Begin Passage to read

# Gildan 2000 and Direct to Garment issues Update



## GraphixGuys (Jan 16, 2012)

I wanted to see if any of the DTG guys have been keeping up with the Gildan 2000 issue. I have heard from others on this forum that Gildan has started using a softener to their 2000 line which could very well be what has happened to them as of late. I find that the gildans I have bought recently have to take a larger amount of pretreatment as well as more ink mainly cause the pretreatment still does not seem to apply as well.

From my experience I live and deal with distributors in the south and first noticed the change around February and from my last order earlier this month I have not noticed any change in black, white, red, or navy. 

I have heard that the problem was rectified but I was told that stocks with the "softeners" would be gone thru this the summer.
So I want other Direct to Garment Printers to weight in on if they are having the same issues or if they are seeing an improvement and from what area they are from.


----------



## lkt1954 (Nov 15, 2009)

We have been using the Gildan 2000 for doing test prints and have done a couple of jobs with the orange and black tees. Prints have been good and yet have had any returns due to quality issues. In learning our neoflex I have printed numerous tees and washed at least 5 times and if the pretreatment was right we got great wash results. Right now we are printing 50 of the safety green with a front logo with no white and it looks good and washes good. In fact I have had better results dialing in my pretreatment settings on the G2000 than the keya tees.


----------



## BandPrints (Feb 4, 2007)

We used to print Gildan 5000 & 2000 but have switched to the FOL and Jerzees HD style of shirts. We find they print better, get a more consistent pre-treat, and we can dial in our white ink percentage much better. Last week we did a run of 150 units with 85% base white, 0% highlight and they came out awesome.


----------



## equipmentzone (Mar 26, 2008)

BandPrints said:


> We used to print Gildan 5000 & 2000 but have switched to the FOL and Jerzees HD style of shirts. We find they print better, get a more consistent pre-treat, and we can dial in our white ink percentage much better. Last week we did a run of 150 units with 85% base white, 0% highlight and they came out awesome.




Both the Jerzees HIDENSI-T and Fruit of Loom HD styles are supposedly designed with direct to garment printing in mind.


_


----------

End Passage to read
Begin Entries shown

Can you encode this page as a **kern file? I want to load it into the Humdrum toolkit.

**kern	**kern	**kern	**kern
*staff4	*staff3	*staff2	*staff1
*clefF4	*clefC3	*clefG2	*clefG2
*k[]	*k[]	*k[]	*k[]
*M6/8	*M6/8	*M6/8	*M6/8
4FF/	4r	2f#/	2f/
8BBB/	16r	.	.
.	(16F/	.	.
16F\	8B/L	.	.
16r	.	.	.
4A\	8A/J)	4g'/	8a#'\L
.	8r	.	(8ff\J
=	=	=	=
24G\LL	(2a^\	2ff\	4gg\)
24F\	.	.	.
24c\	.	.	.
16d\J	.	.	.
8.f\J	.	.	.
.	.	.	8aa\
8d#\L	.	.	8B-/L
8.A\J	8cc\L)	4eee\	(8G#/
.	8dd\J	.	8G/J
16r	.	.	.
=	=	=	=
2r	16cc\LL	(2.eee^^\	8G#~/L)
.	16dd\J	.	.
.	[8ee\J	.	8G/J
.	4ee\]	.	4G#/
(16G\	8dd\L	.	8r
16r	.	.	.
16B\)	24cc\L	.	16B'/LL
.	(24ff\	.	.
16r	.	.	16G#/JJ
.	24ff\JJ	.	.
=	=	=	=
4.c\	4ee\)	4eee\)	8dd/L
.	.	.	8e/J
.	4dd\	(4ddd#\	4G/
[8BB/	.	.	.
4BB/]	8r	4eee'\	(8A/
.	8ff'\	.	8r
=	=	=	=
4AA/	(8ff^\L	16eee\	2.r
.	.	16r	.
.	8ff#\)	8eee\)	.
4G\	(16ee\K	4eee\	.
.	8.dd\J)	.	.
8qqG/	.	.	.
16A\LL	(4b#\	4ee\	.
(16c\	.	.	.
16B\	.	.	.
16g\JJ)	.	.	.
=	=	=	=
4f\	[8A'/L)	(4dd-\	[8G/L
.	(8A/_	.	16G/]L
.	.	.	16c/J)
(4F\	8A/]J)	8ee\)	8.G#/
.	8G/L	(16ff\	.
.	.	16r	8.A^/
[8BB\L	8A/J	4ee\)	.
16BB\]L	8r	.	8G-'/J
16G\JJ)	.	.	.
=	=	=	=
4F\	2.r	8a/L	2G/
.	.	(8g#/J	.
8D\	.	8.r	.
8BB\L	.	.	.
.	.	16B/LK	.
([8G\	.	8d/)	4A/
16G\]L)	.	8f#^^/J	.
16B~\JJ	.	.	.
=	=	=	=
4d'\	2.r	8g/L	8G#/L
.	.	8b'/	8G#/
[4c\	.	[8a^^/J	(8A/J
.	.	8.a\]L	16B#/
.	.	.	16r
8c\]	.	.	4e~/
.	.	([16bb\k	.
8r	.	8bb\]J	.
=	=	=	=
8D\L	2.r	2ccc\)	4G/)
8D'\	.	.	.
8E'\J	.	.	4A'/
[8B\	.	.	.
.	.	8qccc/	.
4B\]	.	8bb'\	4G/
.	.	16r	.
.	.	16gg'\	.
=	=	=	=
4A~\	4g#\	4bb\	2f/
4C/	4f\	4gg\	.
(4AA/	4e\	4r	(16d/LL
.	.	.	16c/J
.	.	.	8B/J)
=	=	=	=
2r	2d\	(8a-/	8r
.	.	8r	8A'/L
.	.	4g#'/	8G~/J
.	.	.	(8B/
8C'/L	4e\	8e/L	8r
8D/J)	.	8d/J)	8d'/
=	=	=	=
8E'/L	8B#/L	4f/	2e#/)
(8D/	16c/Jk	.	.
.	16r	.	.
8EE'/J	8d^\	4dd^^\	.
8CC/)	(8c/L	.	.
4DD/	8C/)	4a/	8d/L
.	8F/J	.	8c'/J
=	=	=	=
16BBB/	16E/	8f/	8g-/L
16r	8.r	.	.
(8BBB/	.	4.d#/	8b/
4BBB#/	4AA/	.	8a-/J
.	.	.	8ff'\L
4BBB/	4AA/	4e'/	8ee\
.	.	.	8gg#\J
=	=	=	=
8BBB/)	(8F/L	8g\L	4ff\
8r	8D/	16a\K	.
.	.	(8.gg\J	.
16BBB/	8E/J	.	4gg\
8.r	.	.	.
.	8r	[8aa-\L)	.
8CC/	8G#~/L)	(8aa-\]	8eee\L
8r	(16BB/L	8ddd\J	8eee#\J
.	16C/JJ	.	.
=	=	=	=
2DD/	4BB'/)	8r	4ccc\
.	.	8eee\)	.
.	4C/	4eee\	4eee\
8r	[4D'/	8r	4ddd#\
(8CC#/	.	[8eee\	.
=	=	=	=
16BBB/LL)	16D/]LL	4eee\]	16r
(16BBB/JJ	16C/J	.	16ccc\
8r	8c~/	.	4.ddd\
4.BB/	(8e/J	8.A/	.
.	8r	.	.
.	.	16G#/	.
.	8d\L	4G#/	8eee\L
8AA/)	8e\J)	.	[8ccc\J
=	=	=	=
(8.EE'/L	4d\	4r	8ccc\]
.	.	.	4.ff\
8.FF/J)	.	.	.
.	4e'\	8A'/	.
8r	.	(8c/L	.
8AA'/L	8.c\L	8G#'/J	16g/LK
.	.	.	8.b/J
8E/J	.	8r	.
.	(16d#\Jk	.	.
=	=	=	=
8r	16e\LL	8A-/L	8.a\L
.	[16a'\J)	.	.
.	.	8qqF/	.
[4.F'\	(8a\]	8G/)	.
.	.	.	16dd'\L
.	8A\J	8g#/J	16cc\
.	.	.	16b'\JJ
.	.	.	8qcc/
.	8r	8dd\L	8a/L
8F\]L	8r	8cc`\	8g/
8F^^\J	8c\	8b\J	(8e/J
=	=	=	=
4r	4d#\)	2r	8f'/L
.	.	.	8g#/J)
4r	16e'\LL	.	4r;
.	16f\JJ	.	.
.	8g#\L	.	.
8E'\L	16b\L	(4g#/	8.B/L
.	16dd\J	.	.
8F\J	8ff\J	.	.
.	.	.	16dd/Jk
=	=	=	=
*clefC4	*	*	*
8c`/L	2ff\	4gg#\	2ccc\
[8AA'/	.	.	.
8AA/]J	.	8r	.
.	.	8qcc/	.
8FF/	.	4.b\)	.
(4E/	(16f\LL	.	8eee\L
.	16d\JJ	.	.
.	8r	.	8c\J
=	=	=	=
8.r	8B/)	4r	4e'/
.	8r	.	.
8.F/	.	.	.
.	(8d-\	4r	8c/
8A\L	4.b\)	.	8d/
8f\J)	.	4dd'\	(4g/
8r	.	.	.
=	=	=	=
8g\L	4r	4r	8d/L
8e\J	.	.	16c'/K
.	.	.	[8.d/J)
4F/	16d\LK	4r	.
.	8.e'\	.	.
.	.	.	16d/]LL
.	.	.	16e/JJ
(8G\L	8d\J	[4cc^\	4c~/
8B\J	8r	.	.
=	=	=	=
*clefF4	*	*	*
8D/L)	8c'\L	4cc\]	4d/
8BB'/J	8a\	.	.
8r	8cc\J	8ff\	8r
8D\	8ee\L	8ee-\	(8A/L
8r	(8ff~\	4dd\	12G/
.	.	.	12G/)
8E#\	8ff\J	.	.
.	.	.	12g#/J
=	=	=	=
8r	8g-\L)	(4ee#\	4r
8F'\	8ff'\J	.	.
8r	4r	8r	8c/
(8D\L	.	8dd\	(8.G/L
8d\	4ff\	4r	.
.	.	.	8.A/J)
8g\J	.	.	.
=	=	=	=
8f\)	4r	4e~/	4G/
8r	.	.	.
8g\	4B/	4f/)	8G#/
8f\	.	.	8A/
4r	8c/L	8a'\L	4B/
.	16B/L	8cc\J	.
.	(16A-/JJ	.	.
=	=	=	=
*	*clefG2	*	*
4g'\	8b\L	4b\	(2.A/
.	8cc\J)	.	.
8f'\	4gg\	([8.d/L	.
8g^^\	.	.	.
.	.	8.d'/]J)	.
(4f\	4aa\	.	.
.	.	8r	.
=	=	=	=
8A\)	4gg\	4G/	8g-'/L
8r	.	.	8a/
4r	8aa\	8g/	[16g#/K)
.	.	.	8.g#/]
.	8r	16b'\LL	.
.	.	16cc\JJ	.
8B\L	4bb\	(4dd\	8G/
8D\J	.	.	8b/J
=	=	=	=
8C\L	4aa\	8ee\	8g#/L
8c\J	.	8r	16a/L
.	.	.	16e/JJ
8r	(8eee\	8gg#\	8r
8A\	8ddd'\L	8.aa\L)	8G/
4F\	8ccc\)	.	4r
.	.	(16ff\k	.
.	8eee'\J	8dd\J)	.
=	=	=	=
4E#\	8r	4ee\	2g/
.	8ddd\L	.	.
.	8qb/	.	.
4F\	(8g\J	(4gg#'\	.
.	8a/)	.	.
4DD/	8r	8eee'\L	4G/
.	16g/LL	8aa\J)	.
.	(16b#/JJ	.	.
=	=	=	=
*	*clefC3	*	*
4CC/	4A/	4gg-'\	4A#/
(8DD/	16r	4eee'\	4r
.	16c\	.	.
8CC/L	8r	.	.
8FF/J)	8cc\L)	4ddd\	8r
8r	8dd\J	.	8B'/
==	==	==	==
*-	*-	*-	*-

End Entries shown

▶ [Set problem]
Answer these questions using the forum thread about Gildan 2000 shirts and direct to garment printing.
(a) Around what month did the opening poster first notice the change in the shirts?
(b) What percentage of base white did BandPrints use for the run of 150 units?
(c) Which two shirt styles does equipmentzone say are supposedly designed with direct to garment printing in mind?

▶ [Final result]
(a) Around February.
(b) 85% base white.
(c) The Jerzees HIDENSI-T and Fruit of Loom HD styles.